Wildflower (Depression Cherry, 2015)

No better color
Looked everywhere
We’re driving home every night
The shadows stay by your side

Uno dei brani più profondi del repertorio, probabilmente simbolo di tutto Depression Cherry e per questo ripulito dal black humor dell’album. Un mix depressione ed esoterismo ordinato da un’eleganza ed una raffinatezza che raggiungono la vetta più alta. Tuttavia, l’apice è raggiunto anche dal livello di tristezza e di insicurezza che permea tutto il brano. Nemmeno il terzo occhio ed i mondi ultraterreni che ti inventi potranno mai salvarti. Pregevole il tentativo (peraltro, molto sentito in un certo tipo di produzione giovanile statunitense) di raccontare demoni e ombre, non dalla parte del consolatore ma del consolato, come se l’impossibilità di comprendere il dolore altrui venisse, qui e per sempre, data per scientificamente provata.

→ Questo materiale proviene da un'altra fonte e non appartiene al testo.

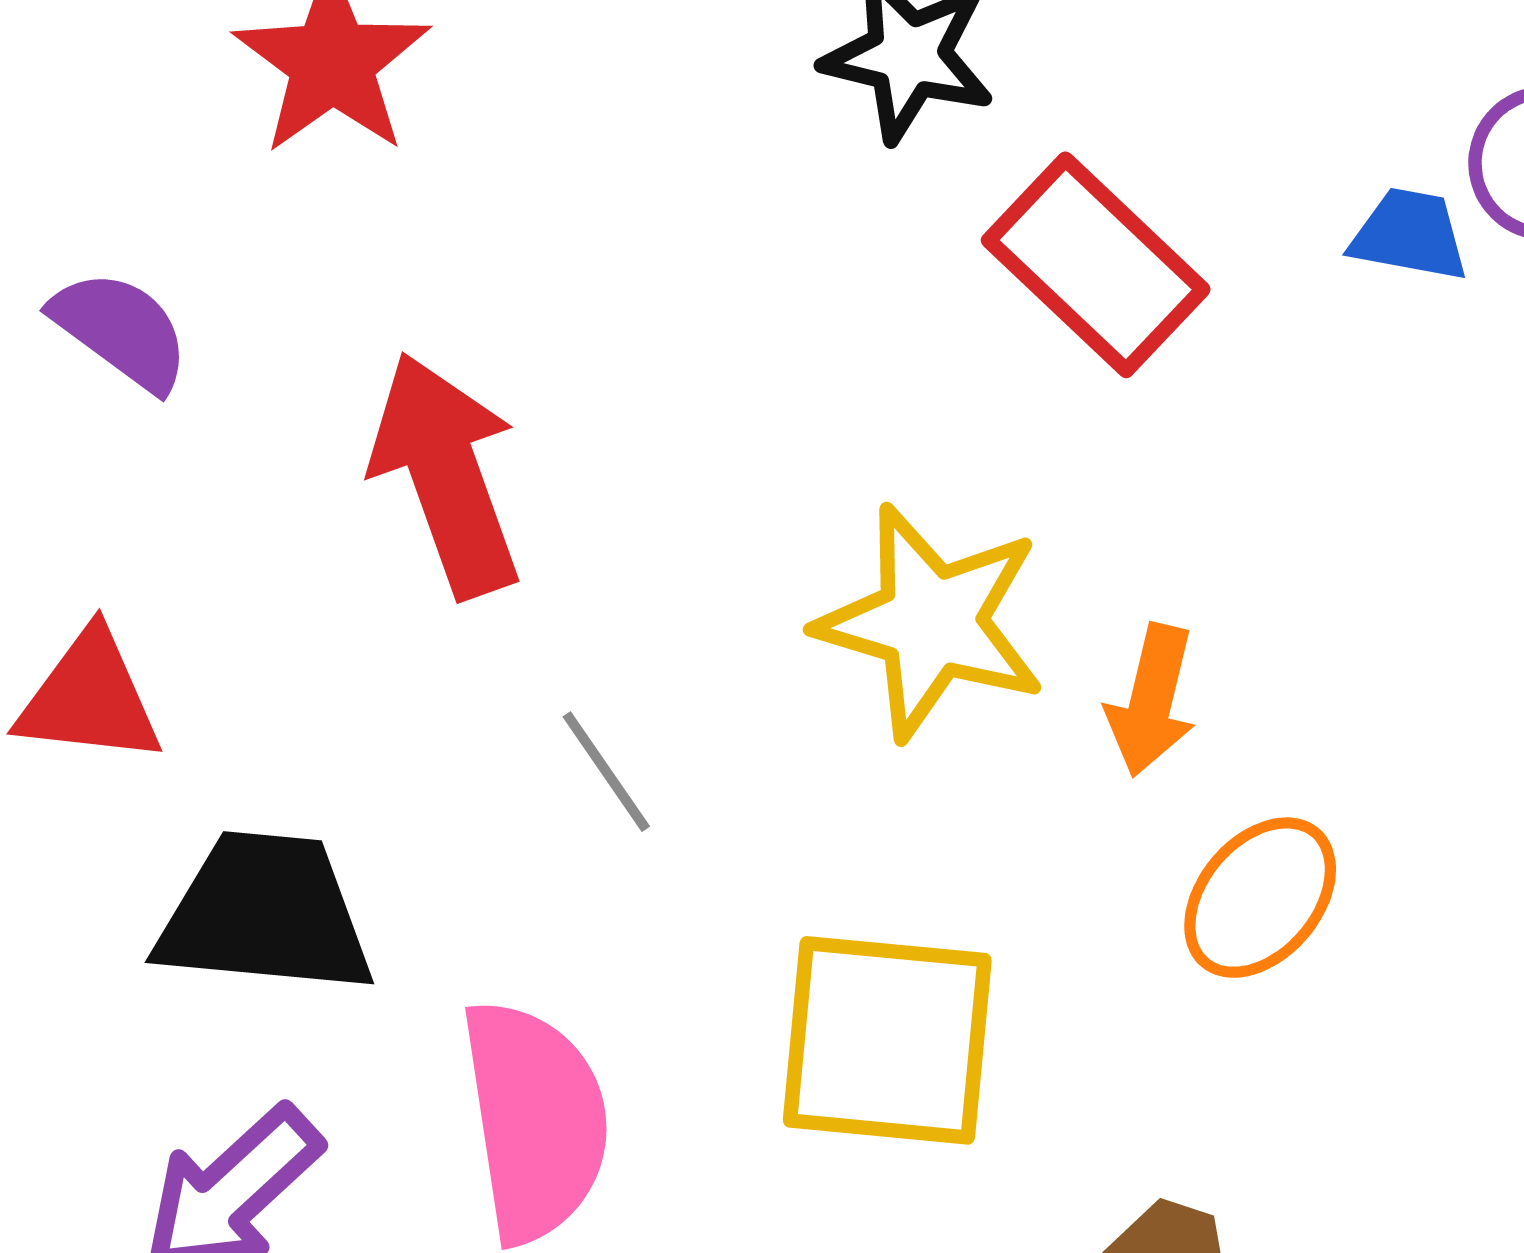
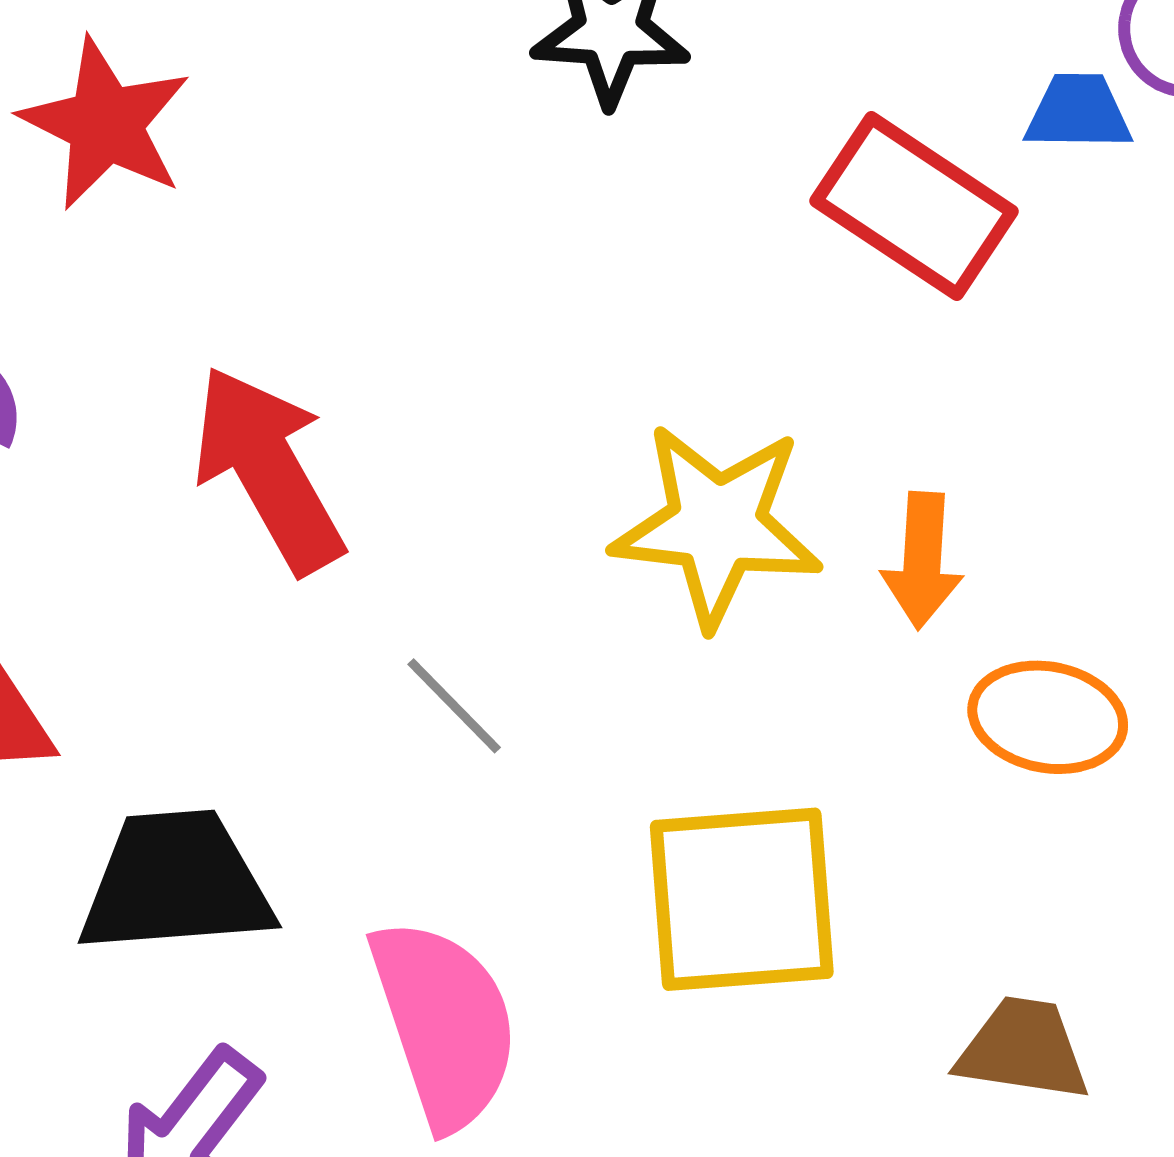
red rectangle: (1096, 265) -> (914, 206), moved
orange ellipse: (1260, 898) -> (1048, 717), turned 70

Elegy To The Void (Thank Your Lucky Stars, 2015)

Deep beneath the waves
Lilies of the day
Garden of remains
Diamond maiden chained

Album che segna un ritorno al passato rispetto a Bloom e che si scontra con Depression Cherry, uscito solo qualche mese prima e che sembra appartenere ad un altro mondo. Meno corposo, ma al tempo stesso più sofisticato. E ad un altro mondo appartiene, soprattutto, Elegy to the Void che rappresenta la summa di questa sfida. La traccia più lunga della loro discografia è un regalo astratto, immaginario ed una cura per il mondo intero, dominata da una chitarra strappata dalle mani di Alan Sorrenti.

Last Ride (7, 2018)

There she goes
Under the sun
Some question there
Roll her eyes
Blonde, your hair
Fake eyelashes

Spesso si è detto di quanto i Beach House siano affini all’estetica di Lynch. Last Ride sintetizza perfettamente queste affinità, estremizzandole in tutti i suoi sette minuti. Sembra perfino di scorgere le cascate di Twin Peaks mentre il coro irrompe sul piano. O più semplicemente è la canzone è dedicata a Nico e alla sua (ultima) tragica pedalata nel caldo torrido ibizenco. E già questo è sufficiente per considerarla come uno dei masterpiece della band.

Se oggi venissero a dirci che Victoria Legrand e Alex Scally hanno deciso di interrompere per sempre la loro carriera, vorremmo che questa fosse la loro ultima canzone.